In connection with Mr. Magnacca's appointment as Chief Executive Officer of the Company, the following sets forth Mr. Magnacca's base salary, sign-on bonus, stock option and restricted stock grant information.

       Base Salary            $1,000,000 per year
       Sign-On Bonus          $1,000,000 paid within 15 days of start date
       Restricted Stock (1)   500,000
       Stock Options (2)      2,500,000

(1) The restricted stock will generally vest on each of the first three anniversaries of the grant date, in increments of one-third of the number of shares granted, provided Mr. Magnacca is employed by the Company on such vesting date.

(2) The stock options will generally vest as follows: (a) 375,000 will vest on the second anniversary of the grant date, (b) 375,000 will vest on the third anniversary of the grant date, and (c) 1,750,000 will vest if the Company's stock price closes at or above $5.00 for 20 consecutive trading days at any time prior to the expiration of the stock options. The stock options expire seven years from the grant date. Vesting of the stock options is dependent on Mr. Magnacca being employed by the Company on the vesting date.

In addition, Mr. Magnacca will participate in the Company's 2013 annual bonus plan which was established pursuant to the First Amended and Restated RadioShack 2009 Annual and Long-Term Incentive Compensation Plan, approved by stockholders at the Company's 2009 annual meeting and was amended effective as of November 3, 2011 (the "2009 Plan"). Mr. Magnacca's target annual bonus for 2013 is equal to 120% of his base salary and payment is subject to the Company achieving certain performance metrics. For 2013, Mr. Magnacca's annual bonus will be prorated from the date he joined the Company. Mr. Magnacca will also participate in the Company's long-term incentive bonus award cycle covering calendar years 2013 through 2015 (the "2013 LTI") established pursuant to the 2009 Plan. Mr. Magnacca's target compensation under the 2013 LTI is 150% of his base salary. The performance measures for Mr. Magnacca's 2013 annual bonus and 2013 LTI will be the same performance measures approved by the Company's Management Development and Compensation Committee of the Board of Directors for the other executive officers of the Company when these are established. Mr. Magnacca will also be eligible for reimbursement of temporary commuting expenses.


Mr. Magnacca will also be eligible to participate in the Company's 401(k) plan, health and welfare and other benefit plans (other than the Company's supplemental employee retirement plan which has been closed to new officers since 2007) and will receive executive life and long term disability benefits.

Mr. Magnacca has agreed to non-competition, non-solicitation and non-disparagement provisions for two years following any termination of his employment.

The forgoing description of Mr. Magnacca's compensation package is subject to the terms set out in offer letter attached hereto as Exhibit 99.2.

Chief Financial Officer.
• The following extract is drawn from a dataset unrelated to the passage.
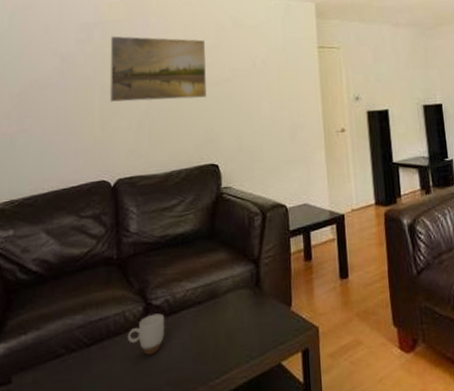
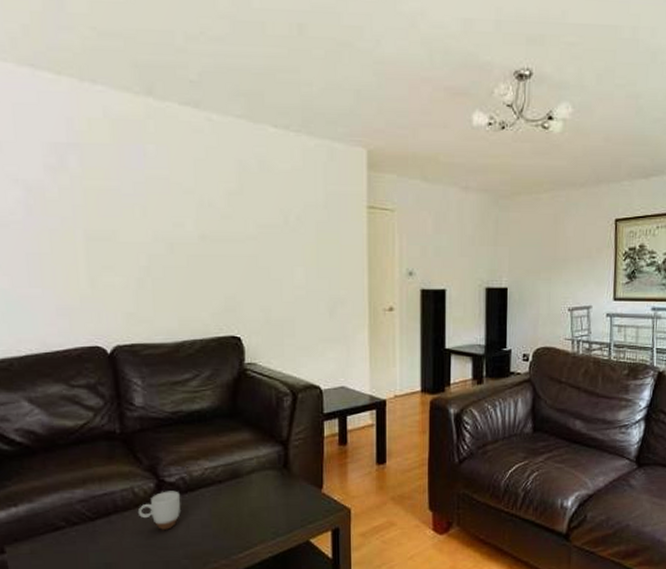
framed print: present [109,36,206,103] -> none [92,165,225,258]

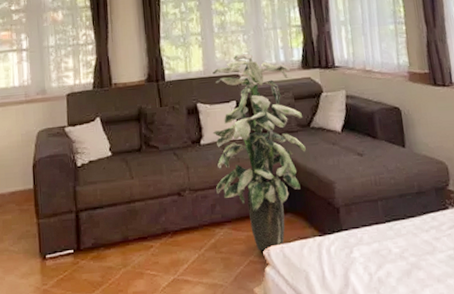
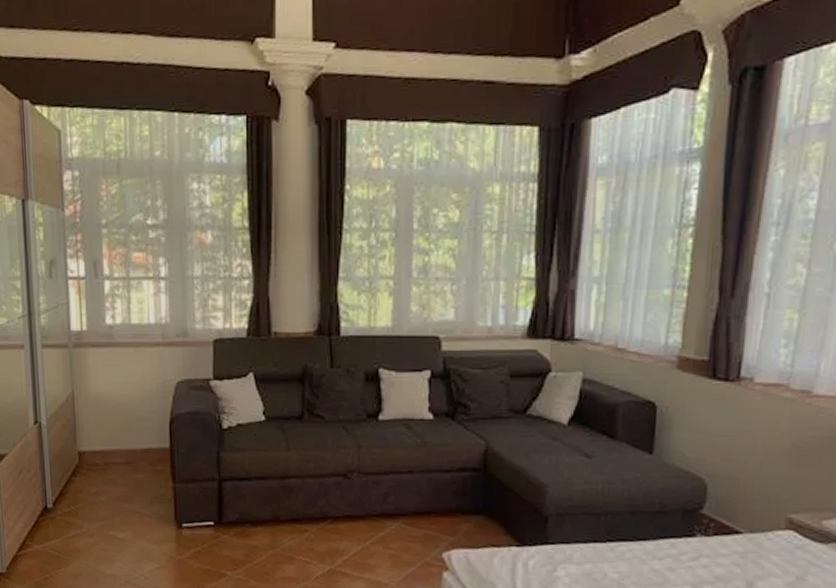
indoor plant: present [212,53,306,251] -> none [392,309,519,554]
As previously reported in a Form 8-K filed on October 5, 2012, on September 26, 2012, the Board of Directors of the Company approved, among other items, a one-time cash retention bonus of $750,000 payable to Mr. Dorvin Lively, the Company's Executive Vice President and Chief Financial Officer. The retention bonus is payable to Mr. Lively on October 1, 2013 provided Mr. Lively is employed by the Company at that time. On February 6, 2013, the Management Development and Compensation Committee of the Board of Directors of the Company increased this one-time cash retention bonus from $750,000 to $1,500,000. All other terms and conditions regarding the one-time cash retention bonus remain unchanged.



Item 9.01. Financial Statements and Exhibits.

(d) Exhibits

Exhibit No.

99.1 Press Release, dated February 7, 2013.

99.2 Offer Letter dated February 7, 2013.